Pontardawe Arts Centre, Herbert Street, Pontardawe.
Until 21 May 2010 (Open 12pm – 7pm, Monday – Friday)
Alison Jones ****
Debbie Evans Quek **
Jonathan Powell ****
Sharon Crew ***
Four emerging Welsh artists based in North and South Wales come together for this show of sculpture, film, found materials, painting and drawing. Like Group 56, they have joined creative forces in order to harness an opportunity to exhibit contemporary art in Wales. At first glance the work of all four artists is disparate, and yet on further inspection themes of identity and fragility emerge. Skin falling away from faces in the charcoal and paint ‘Heads’ by Jonathan Powell or sprouting growths like the barnacles of mermaids (Entwined) in the impressive sculptures of Alison Jones. Working with polyurethane foam, plastic, spray paint, lacquer, resin and plaster, Alison creates unsettling emotive pieces that merge the figurative with the biomorphic. While, equally impressive, her ink Study of Picture This reveals further technical skill.
Swansea-based ‘drawer, painter and candlestick maker’ Jonathan Powell has scaled down his work from the huge claustrophobic crowd scenes of his award-winning degree era. Currently his focus centres in on human heads, revealed in his well-realised paint and charcoal drawings here, a narrowing in on the crowds of obese pedestrians on the streets of Swansea, they pick out the face noticing you taking a photograph, the person who watches you back. In this series of heads the varying expressions nod to the screaming heads of Bacon (‘Head I’ to ‘Head VI’, 1948) and Grünewald. In some the skin appears to be hanging off the bones, or as Powell describes it: ‘wind blasted skin stained with false tans smothered in layers of make-up, perfumes and deodorants;’ the charcoal skeletons trying to escape their hideous and malnourished outer shells. Both Jones and Powell assert themselves as emerging artists to watch.

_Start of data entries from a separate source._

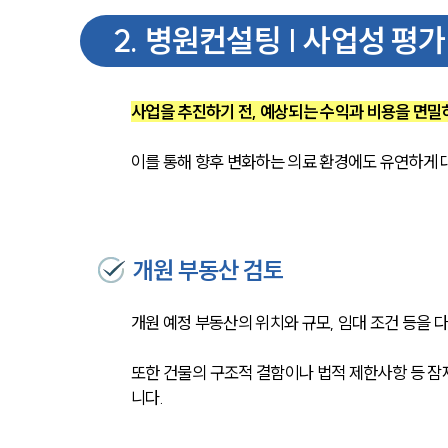
2
.
병원컨설팅 | 사업성 평가
사업을 추진하기 전, 예상되는 수익과 비용을 면밀
이를 통해 향후 변화하는 의료 환경에도 유연하게 
개원 부동산 검토
개원 예정 부동산의 위치와 규모, 임대 조건 등을 
또한 건물의 구조적 결함이나 법적 제한사항 등 잠
니다.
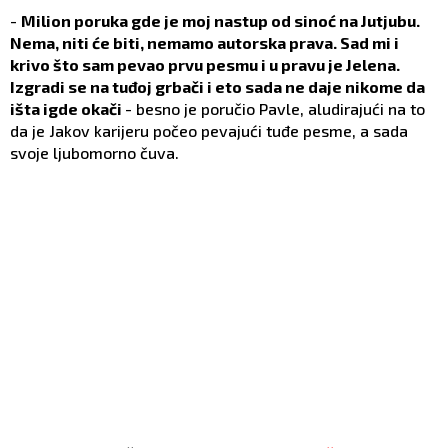
-
Milion poruka gde je moj nastup od sinoć na Jutjubu.
Nema, niti će biti, nemamo autorska prava. Sad mi i
krivo što sam pevao prvu pesmu i u pravu je Jelena.
Izgradi se na tuđoj grbači i eto sada ne daje nikome da
išta igde okači
- besno je poručio Pavle, aludirajući na to
da je Jakov karijeru počeo pevajući tuđe pesme, a sada
svoje ljubomorno čuva.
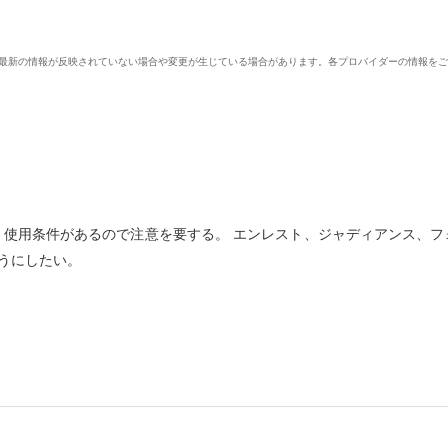
、最新の情報が反映されていない場合や変更が生じている場合があります。各プロバイダーの情報を
、使用条件があるので注意を要する。 エンレスト、ジャディアンス、フ
うにしたい。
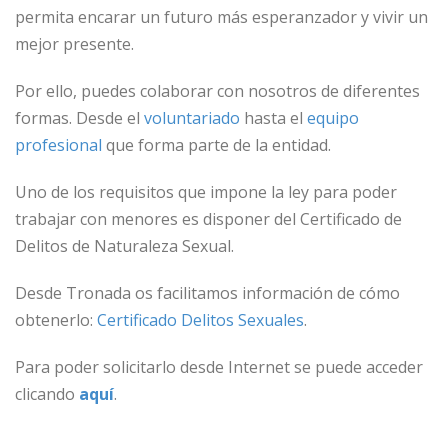
permita encarar un futuro más esperanzador y vivir un
mejor presente.
Por ello, puedes colaborar con nosotros de diferentes
formas. Desde el
voluntariado
hasta el
equipo
profesional
que forma parte de la entidad.
Uno de los requisitos que impone la ley para poder
trabajar con menores es disponer del Certificado de
Delitos de Naturaleza Sexual.
Desde Tronada os facilitamos información de cómo
obtenerlo:
Certificado Delitos Sexuales
.
Para poder solicitarlo desde Internet se puede acceder
clicando
aquí
.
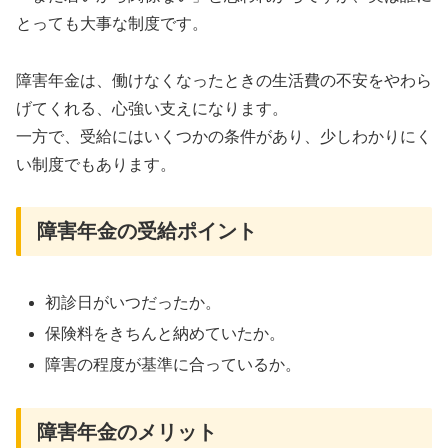
とっても大事な制度です。
障害年金は、働けなくなったときの生活費の不安をやわら
げてくれる、心強い支えになります。
一方で、受給にはいくつかの条件があり、少しわかりにく
い制度でもあります。
障害年金の受給ポイント
初診日がいつだったか。
保険料をきちんと納めていたか。
障害の程度が基準に合っているか。
障害年金のメリット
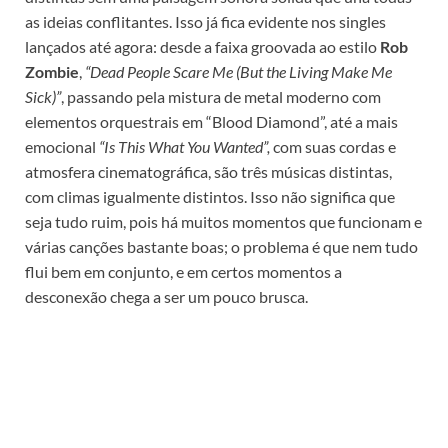
as ideias conflitantes. Isso já fica evidente nos singles
lançados até agora: desde a faixa groovada ao estilo
Rob
Zombie
,
“Dead People Scare Me (But the Living Make Me
Sick)”
, passando pela mistura de metal moderno com
elementos orquestrais em “Blood Diamond”, até a mais
emocional
“Is This What You Wanted”,
com suas cordas e
atmosfera cinematográfica, são três músicas distintas,
com climas igualmente distintos. Isso não significa que
seja tudo ruim, pois há muitos momentos que funcionam e
várias canções bastante boas; o problema é que nem tudo
flui bem em conjunto, e em certos momentos a
desconexão chega a ser um pouco brusca.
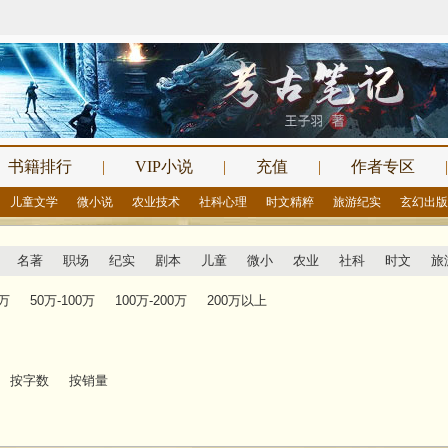
书籍排行
|
VIP小说
|
充值
|
作者专区
|
儿童文学
微小说
农业技术
社科心理
时文精粹
旅游纪实
玄幻出版
名著
职场
纪实
剧本
儿童
微小
农业
社科
时文
旅
0万
50万-100万
100万-200万
200万以上
按字数
按销量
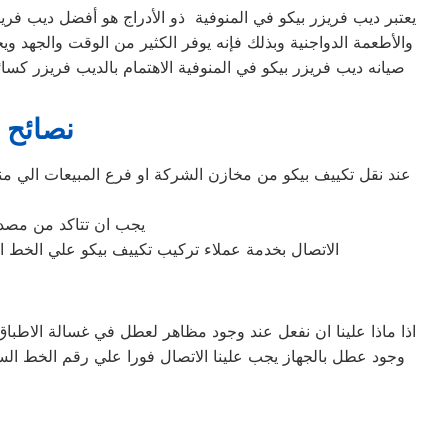
يعتبر ديب فريزر بيكو في المنوفية ذو الأدراج هو أفضل ديب فريزر
والأطعمة الدواجنية وبذلك فإنه يوفر الكثير من الوقت والجهد وي
صيانه ديب فريزر بيكو في المنوفية الاهتمام بالديب فريزر كس
نصائح 
عند نقل تكييف بيكو من مخازن الشركة او فرع المبيعات الي من
يجب ان تتاكد من مصدر 
الاتصال بخدمة عملاء تركيب تكييف بيكو علي الخط الساخن المبا
اذا ماذا علينا ان نفعل عند وجود مظاهر لعطل في غسالة الاطباق
وجود عطل بالجهاز يجب علينا الاتصال فورا علي رقم الخط ا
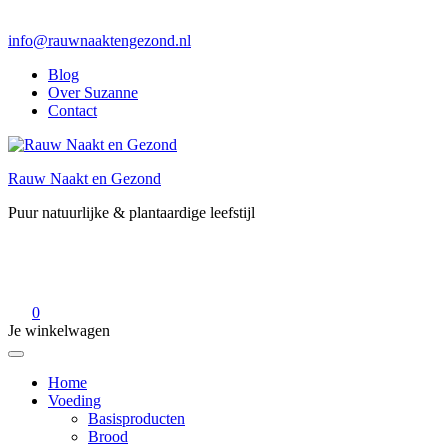
info@rauwnaaktengezond.nl
Blog
Over Suzanne
Contact
Rauw Naakt en Gezond
Puur natuurlijke & plantaardige leefstijl
0
Je winkelwagen
Home
Voeding
Basisproducten
Brood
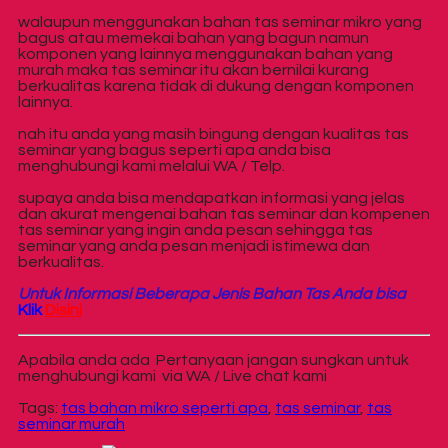
walaupun menggunakan bahan tas seminar mikro yang
bagus atau memekai bahan yang bagun namun
komponen yang lainnya menggunakan bahan yang
murah maka tas seminar itu akan bernilai kurang
berkualitas karena tidak di dukung dengan komponen
lainnya.
nah itu anda yang masih bingung dengan kualitas tas
seminar yang bagus seperti apa anda bisa
menghubungi kami melalui WA / Telp.
supaya anda bisa mendapatkan informasi yang jelas
dan akurat mengenai bahan tas seminar dan kompenen
tas seminar yang ingin anda pesan sehingga tas
seminar yang anda pesan menjadi istimewa dan
berkualitas.
Untuk Informasi Beberapa Jenis Bahan Tas Anda bisa
Klik
Disini
Apabila anda ada Pertanyaan jangan sungkan untuk
menghubungi kami via WA / Live chat kami
Tags:
tas bahan mikro seperti apa
,
tas seminar
,
tas
seminar murah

Sharon Crew’s Mort Wall Dancing is a quirkily dark work featuring a dancing shadowy figure tap dancing in an alley. Elsewhere the charming miniature models, ‘Plans for Photographs’ encase small objects under glass, trapped like souls by cameras, or creatures in bell jars. Despite some decent work, the show is unfortunately cluttered by too many pieces on display from one artist, taking over the floor and wall space and thus encroaching on the enjoyment of the other three artist’s works. This suggests a lesson in less is more may benefit future curatorial efforts by Evans Quek. Within such modest gallery spaces, the work of a group show needs more room to breathe. Certainly her input would have been far more dramatic in this group show if she had focused on one thing – her best creations, the insane and sinister yet vulnerable wall of futuristic insects created from found metal objects and wire revealing a promise yet to be fully realised.